I’m very much a list person. Lists strike that perfect balance between organizing my thoughts into a logical flow and having the freedom to get those thoughts out of my head with minimal effort. A list doesn’t have to have perfect grammar or structure, yet it’s still structured enough to give me clarity on whatever topic I’m working with.
I think lists were also one of the first things that drew me to bullet journaling. I was already making checklists in whichever notebook or on whatever scrap of paper happened to be at hand, so it made sense to designate a place to keep them all.
As tedious as it might sound, there are certain lists I find myself making over and over in my journal. Just writing the items down is calming, and having them in a place where I can easily find and reference them is invaluable.
So here are a few of the lists that I repeatedly make (and use). Most of them are related to how I organize and plan my life and work. I honestly believe I would not have made so much progress in developing personal habits and systems if I hadn’t started making these lists — and especially if I hadn’t found the right planning system to keep track of them in.

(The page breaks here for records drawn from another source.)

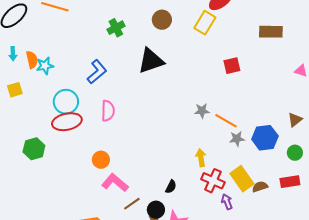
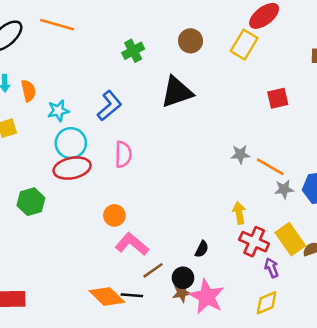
cyan star: (45, 66) -> (58, 111), moved

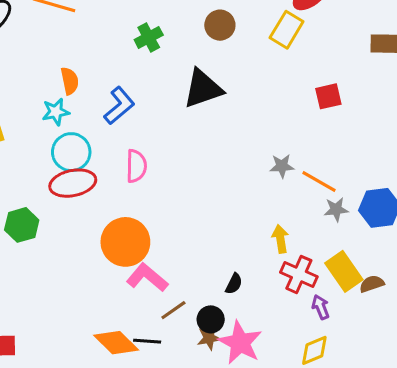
orange semicircle: (28, 91) -> (70, 81), moved
orange circle: (114, 215) -> (125, 242), size x1.8

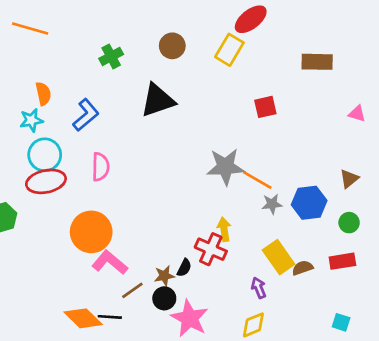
gray star: (282, 166) -> (225, 167), size x1.8
red cross: (299, 274) -> (211, 249), moved
brown star: (209, 338) -> (164, 276), moved

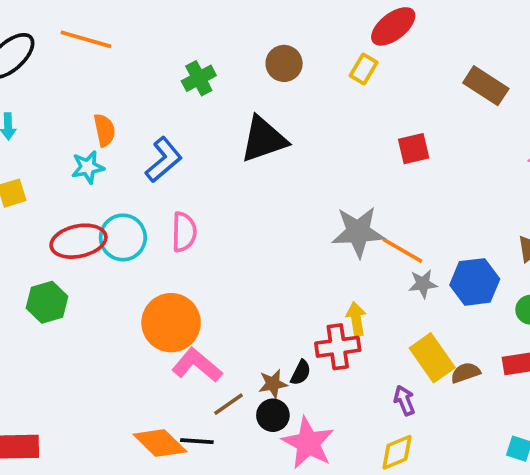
yellow rectangle: (229, 50) -> (364, 69), size x0.7
brown rectangle: (317, 62) -> (486, 86), turned 32
cyan circle: (45, 155) -> (123, 237), moved
red ellipse: (46, 181) -> (78, 241), moved
red cross: (211, 249) -> (338, 347), turned -32

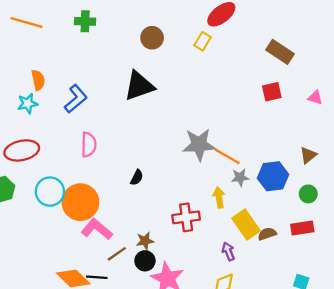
green cross: (199, 78) -> (85, 21), moved, turned 30
red square: (414, 149) -> (272, 92), moved
cyan circle: (123, 237) -> (50, 192), moved
yellow arrow: (356, 319) -> (219, 197), moved
black semicircle: (301, 373) -> (137, 177), moved

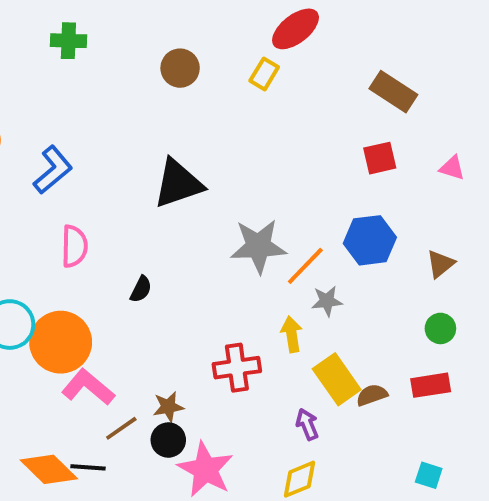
black triangle: (139, 86) -> (178, 184), moved
orange line: (227, 156) -> (305, 266), turned -76
blue hexagon: (273, 176) -> (370, 240), moved
black semicircle: (137, 177) -> (141, 289), moved

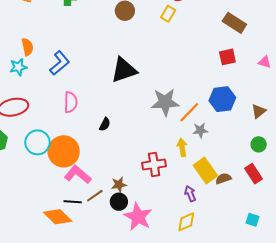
red rectangle: (431, 385) -> (254, 174), turned 66
black line: (88, 467) -> (73, 202), moved

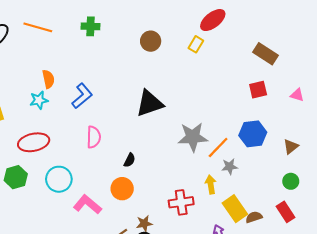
orange circle: (64, 151) -> (122, 189), moved, size x0.7
pink L-shape: (78, 175) -> (87, 204), moved

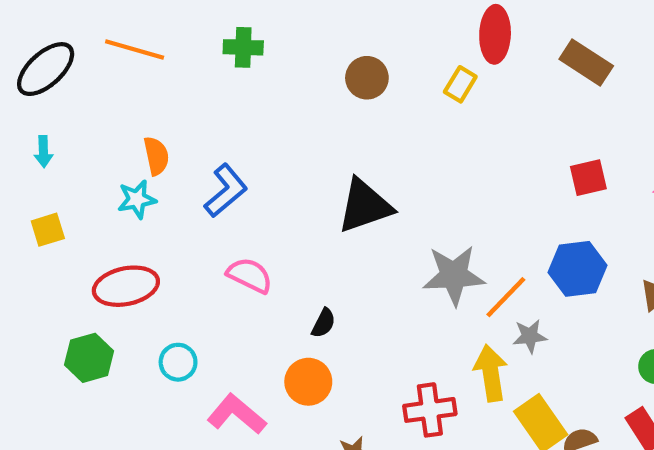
red ellipse: (213, 20) -> (495, 34), turned -50
brown rectangle: (265, 54) -> (586, 63), moved
pink semicircle: (94, 137) -> (250, 275), turned -65
cyan circle: (59, 179) -> (178, 362), size x0.7
yellow arrow: (211, 184) -> (491, 373), size x1.4

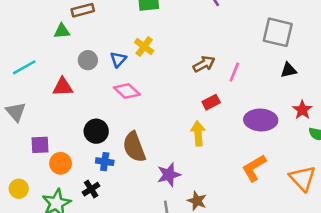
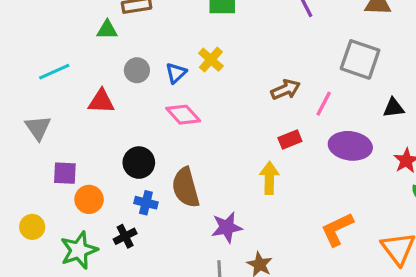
gray square: (278, 32) -> (360, 59), moved
purple ellipse: (261, 120) -> (350, 146), moved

Many people like to make their to-do list the night before, so they can get right to work first thing in the morning. Personally, I find it works better for me to make the list first thing in the morning. This gives me time to reflect and start off slow, instead of having to jump straight into action. It also means I get to start every day on a literal blank page, which I find very refreshing.
Obviously, I make most of these lists in my bullet journal, but I have also recently started using Trello as a supplementary tool.
I like Trello for repeated checklists that I go through on a daily or weekly basis. It’s easy to just create a new card using a template and not have to write (or even type) every item on the checklist over and over again.
Goals & Projects
One bullet journal typically lasts me six months, so at the beginning of each journal, I take some time to write out my top goals for the next half of the year. I find it works best to choose three main goals, and break each of those down into smaller steps.
From there, I’ll choose a few of those steps to complete each month, and further break them down (when possible) into even smaller steps.
Having that master list of main goals and major steps for each goal makes it easy to see and track my overall progress. Choosing smaller actions to take each month — and each week — helps me avoid getting stuck not knowing what to do next. Of course, there are still times when plans get changed or events outside of my control get in the way, and these lists also make it easier to evaluate how I can go about getting back on track in those instances as well.
Reviews & Resets
I’ve written before about my process for resetting every day, week, and month. While I regularly change up the lists I use for my resets, there are a few that remain consistent:
Wins & To Improve: Every month, I like to look back and see what I accomplished and what I still need to work on. I usually place the two lists side-by-side, and the “Wins” list is almost always much longer than the “Improve” list.
Another favorite list I make in my monthly review is my list of Keywords. These are little phrases or words that are representative of the month as a whole. I include things like songs I was listening to on repeat, TV shows I was watching or books I was reading, major events, and themes I kept thinking about.
Weekly Review: It never feels like a complete week until I’ve done my weekly reset. I have a whole Trello checklist of things I like to get myself caught up on or plan out for the next week, but the core of this reset is the list of (currently) four questions I ask myself. Again, these questions change periodically, but the main point is to evaluate what has gone well, how I’m feeling, and what I need to work on improving.
Printable Planner Pages
I’ve created printable planner pages for my goal-setting, monthly review, and weekly review lists. If you’d like to download and use these pages, simply sign up for my email list using the form below. That will give you access to not only the free download, but also the rest of my planning and organizing resources.
Routines and Schedules
Self-Care Routines: Sometimes this is simply a list of activities that I enjoy doing to relax. (I wrote about several of these here!) Other times I’ve made a loose schedule to follow for a quiet, responsibility-free day/night to myself that I tried to make time for on a regular basis.
Weekly Schedule: When I was teaching in China, I always looked forward to the beginning of the semester, so I could get my class schedule and draw out a complete weekly schedule for myself. That’s a little harder to do now as a freelancer, since my schedule isn’t fixed, but I still like to set goals for myself to accomplish certain tasks on certain days. It frees up my mind a little when I set a routine like this, even though I don’t have to, because it eliminates a few choices I would otherwise have to make every morning.
Morning & Evening Routines: I haven’t written these out as recently, because I’ve settled into them pretty solidly for now. But whenever my schedule changes significantly, I like to take some time to plan out routines that will help me be my most productive. Again, this helps eliminate extra decisions, saving time and mental energy.
One page I always make at the front of every bullet journal is my mantras or quotes page. This one is actually less of a list, and more of a collection. I choose little quotes or phrases that I want to remember to live by or that especially help me when I’m feeling discouraged, and I like to have fun with different fonts and colors
Of course, it would be a lot easier to print this out and paste it in, rather than writing it out again every six months, but I find that the act of writing each quote out helps me remember them better, and is relaxing. I also tend to change up which quotes I use from journal to journal, and to add one or two more as the months go by.
What are your favorite lists or routines to make? How do you keep track of them? I’d love to hear from you.